Le Giec des Pays de la Loire publie, ce lundi 11 mai, un rapport sur les conséquences du dérèglement climatique sur la santé des habitants. Cette instance régionale regroupe une trentaine d’experts sur l’environnement et le climat. Elle a déjà documenté l’accroissement de phénomènes extrêmes dans la région : tempêtes, pluies diluviennes, canicules…

Près de 80 % des habitants de la région déclarent y avoir été confrontés. Parmi eux, 10,9 % évoquent des conséquences psychologiques, note le rapport. Il rappelle que durant l’été 2024, 450 passages aux urgences liés à la chaleur ont été recensés dans la région (142 décès). Et le nombre de jours de vague de chaleur pourrait doubler d’ici à 2050.

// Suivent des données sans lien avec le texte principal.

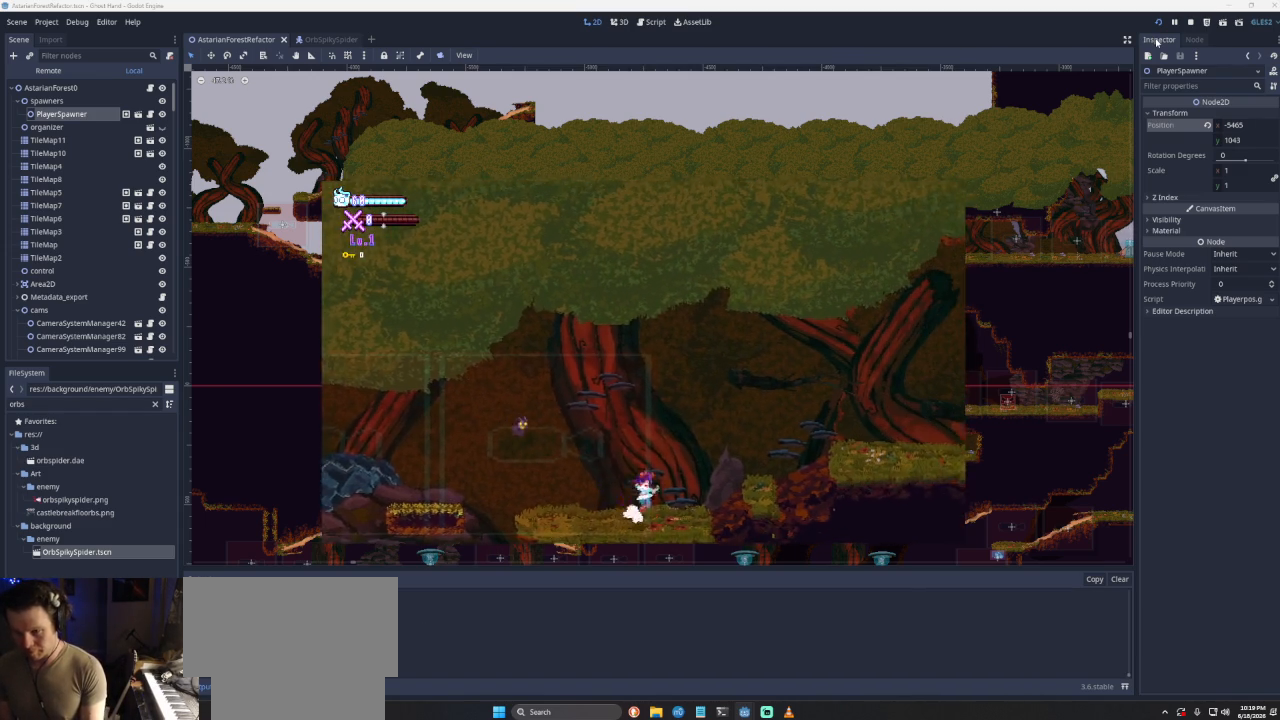
{"buttons": [], "left_stick": "left", "right_stick": "center", "events": [[333, "CROSS", "up"], [467, "left_stick", "left"]]}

Les fortes températures aggravent les pathologies cardiovasculaires et respiratoires, dégradent la qualité du sommeil et affectent la santé mentale », développe le Giec. Elles allongent aussi la saison des pollens, accroissant les allergies. Et renforcent la présence des moustiques tigres, vecteurs de maladies virales.

Pour Antoine Charlot, secrétaire général du Giec des Pays de la Loire, la santé doit devenir un pilier central des politiques d’adaptation aux changements climatiques.